Bir gezegen düşünün ki giderek depresyona girmekte olan güzel mi güzel bir başka gezegene durup dururken moral kaynağı olsun. Plüton’un yakından gelen fotoğrafı, onun hiç bilmediğimiz bir yönünü, üzerindeki kocaman kalp şeklini açığa çıkardığında, kendisi için üzülen herkese bayram sevinci yaşattı. Soğuk kalpli bilim insanları onu kardeşlikten çıkarmıştı fakat o, bizleri bizim anladığımız şekilde büyük bir sevgi alametiyle karşıladı.

Haberin Devamı

Karizmatik, hırslı, şiddetli, çekici hatta seksi gök cisimleri olduğunu biliyorduk ama herhalde başka hiçbir gök cismi insanlık tarafından bu kadar sevilmemiş, bu kadar sevimli bulunmamıştır. Sosyal medyada binlerce kişi ona can-ı gönülden sevgi mesajları gönderdi. Kalbine atıfta bulunan, hepsi birbirinden sevimli onlarca fotoğraf paylaşıldı. Hatta katili Mike Brown bile aslında onu ne kadar sevdiğini anlatan bir makale yayımladı (Popular Science, Temmuz 2015).

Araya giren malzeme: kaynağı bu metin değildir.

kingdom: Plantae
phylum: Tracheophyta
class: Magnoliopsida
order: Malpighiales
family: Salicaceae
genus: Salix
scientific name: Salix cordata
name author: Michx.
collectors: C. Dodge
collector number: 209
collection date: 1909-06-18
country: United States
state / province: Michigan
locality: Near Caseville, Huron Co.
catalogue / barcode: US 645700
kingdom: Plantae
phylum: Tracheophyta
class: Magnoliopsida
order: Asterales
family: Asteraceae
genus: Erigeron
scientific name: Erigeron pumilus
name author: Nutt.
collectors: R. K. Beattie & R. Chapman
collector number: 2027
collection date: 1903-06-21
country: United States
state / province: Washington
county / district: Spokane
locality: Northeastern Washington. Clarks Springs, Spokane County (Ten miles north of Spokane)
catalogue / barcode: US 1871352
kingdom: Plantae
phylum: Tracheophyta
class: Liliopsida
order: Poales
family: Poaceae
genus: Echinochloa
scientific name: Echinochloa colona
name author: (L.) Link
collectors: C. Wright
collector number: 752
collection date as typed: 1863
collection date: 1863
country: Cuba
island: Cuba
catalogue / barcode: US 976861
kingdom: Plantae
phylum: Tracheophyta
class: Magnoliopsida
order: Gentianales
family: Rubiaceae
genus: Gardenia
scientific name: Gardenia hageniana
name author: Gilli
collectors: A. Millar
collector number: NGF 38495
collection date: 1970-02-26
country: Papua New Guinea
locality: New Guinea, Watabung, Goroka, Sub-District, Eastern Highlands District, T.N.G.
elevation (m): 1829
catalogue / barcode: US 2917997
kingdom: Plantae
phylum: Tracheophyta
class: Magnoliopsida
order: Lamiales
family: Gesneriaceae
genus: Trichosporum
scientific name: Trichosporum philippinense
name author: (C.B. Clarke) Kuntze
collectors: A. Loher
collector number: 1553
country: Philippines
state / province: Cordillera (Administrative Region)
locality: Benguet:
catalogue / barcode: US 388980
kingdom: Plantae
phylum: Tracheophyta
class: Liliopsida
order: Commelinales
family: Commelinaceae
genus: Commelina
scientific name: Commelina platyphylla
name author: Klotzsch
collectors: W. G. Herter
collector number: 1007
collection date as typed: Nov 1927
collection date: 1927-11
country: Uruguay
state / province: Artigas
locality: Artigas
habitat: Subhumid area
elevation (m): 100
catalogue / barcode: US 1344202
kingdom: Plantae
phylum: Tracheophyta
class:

Bu minik ve sevimli gök cismi, sanki bize tüm dünyanın tek yürek olup aynı anda tek bir şeyi ne kadar sevebileceğini hatırlatır gibiydi. Şimdi artık biliyoruz ki yukarıda, bizi çepeçevre sarmalayan, etrafımızda dönüp duran kocaman bir kalp var. Bize sevgini gösterdiğin için teşekkür ederiz Plüton, biz de seni seviyoruz!